**Consigne:**
Recopiez le texte sur l'exposition à partir de « Première exposition de » et jusqu'à « qu’un parcours chronologique. », en remplaçant « Cologne » par « Düsseldorf ».

**Texte fourni:**
------------------------------------------------
Cruel et tendre à la fois

Par Bénédicte Ramade · L'ŒIL

Le 1 juillet 2003 - 404 mots

Première exposition de photographie programmée par la Tate Modern depuis son ouverture, « Cruel and Tender » a pris le parti d’ausculter le réalisme photographique du xxe siècle en articulant son analyse autour de l’œuvre d’August Sander, People of the 20th century. À partir de cette série mythique – portrait impartial de la société allemande réduite à une petite zone géographique, la ville de Cologne –, l’exposition organise une relecture pointue de la photographie contemporaine et surtout plus intéressante qu’un parcours chronologique.
------------------------------------------------
**Données fournies:**

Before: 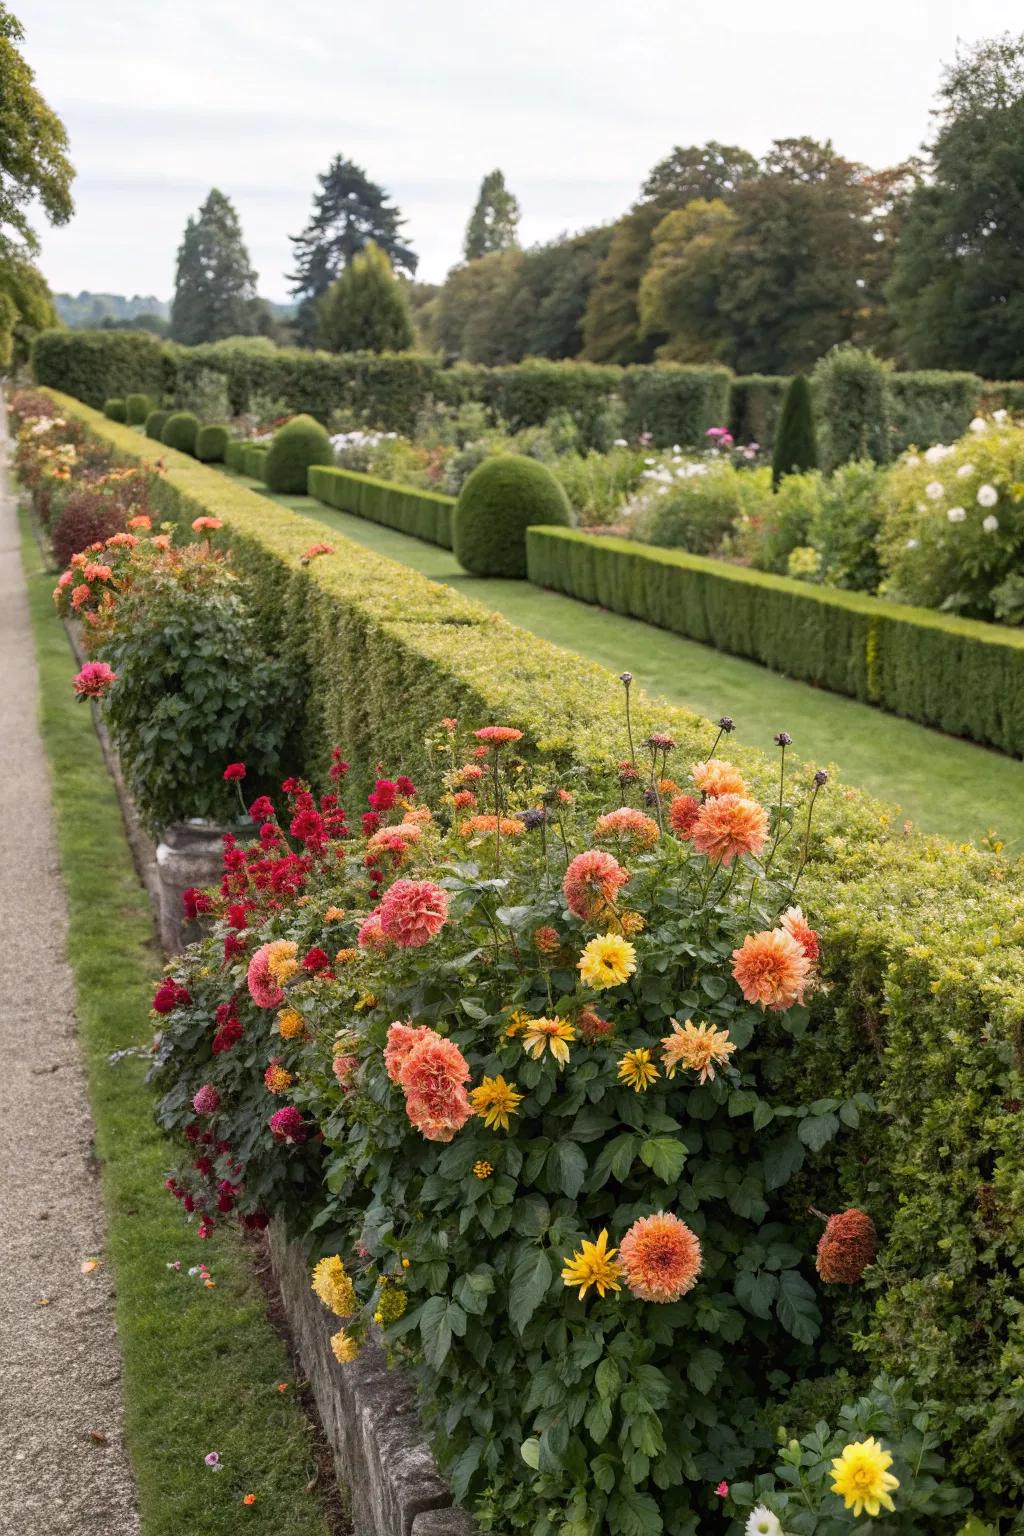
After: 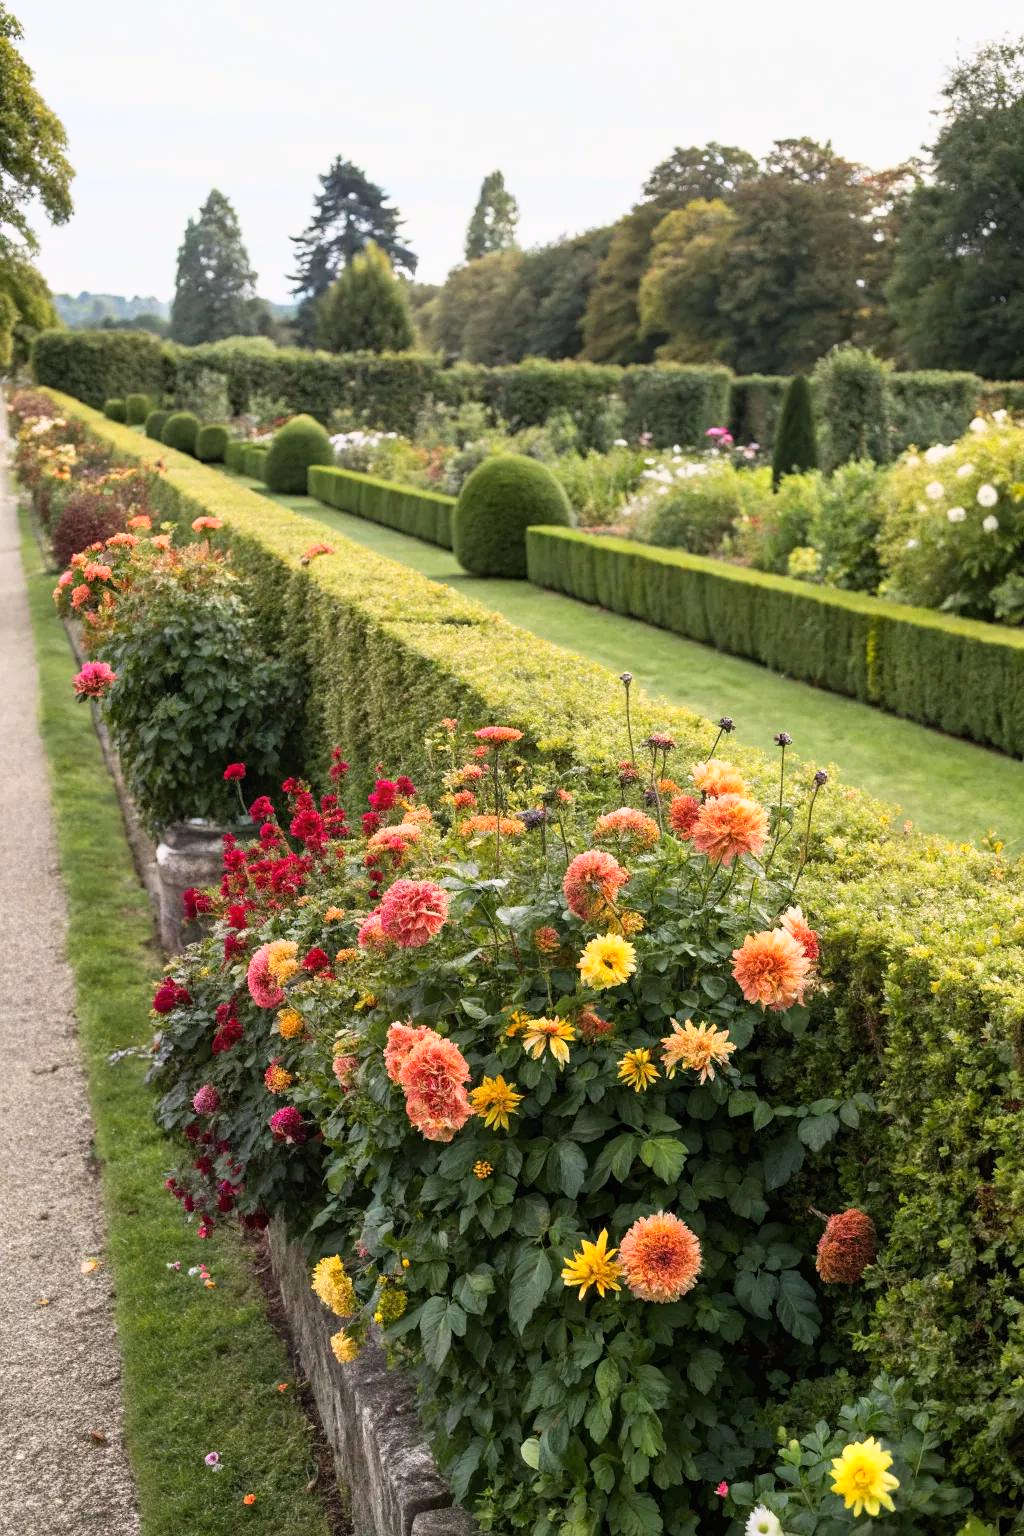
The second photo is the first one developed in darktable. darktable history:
tone curve: curves: ch0 [(0, 0) (0.051, 0.047) (0.102, 0.099) (0.236, 0.249) (0.429, 0.473) (0.67, 0.755) (0.875, 0.948) (1, 0.985)]; ch1 [(0, 0) (0.339, 0.298) (0.402, 0.363) (0.453, 0.413) (0.485, 0.469) (0.494, 0.493) (0.504, 0.502) (0.515, 0.526) (0.563, 0.591) (0.597, 0.639) (0.834, 0.888) (1, 1)]; ch2 [(0, 0) (0.362, 0.353) (0.425, 0.439) (0.501, 0.501) (0.537, 0.538) (0.58, 0.59) (0.642, 0.669) (0.773, 0.856) (1, 1)], color space Lab, linked channels, preserve colors none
------------------------------------------------
**Réponse attendue:**
Première exposition de photographie programmée par la Tate Modern depuis son ouverture, « Cruel and Tender » a pris le parti d’ausculter le réalisme photographique du xxe siècle en articulant son analyse autour de l’œuvre d’August Sander, People of the 20th century. À partir de cette série mythique – portrait impartial de la société allemande réduite à une petite zone géographique, la ville de Düsseldorf –, l’exposition organise une relecture pointue de la photographie contemporaine et surtout plus intéressante qu’un parcours chronologique.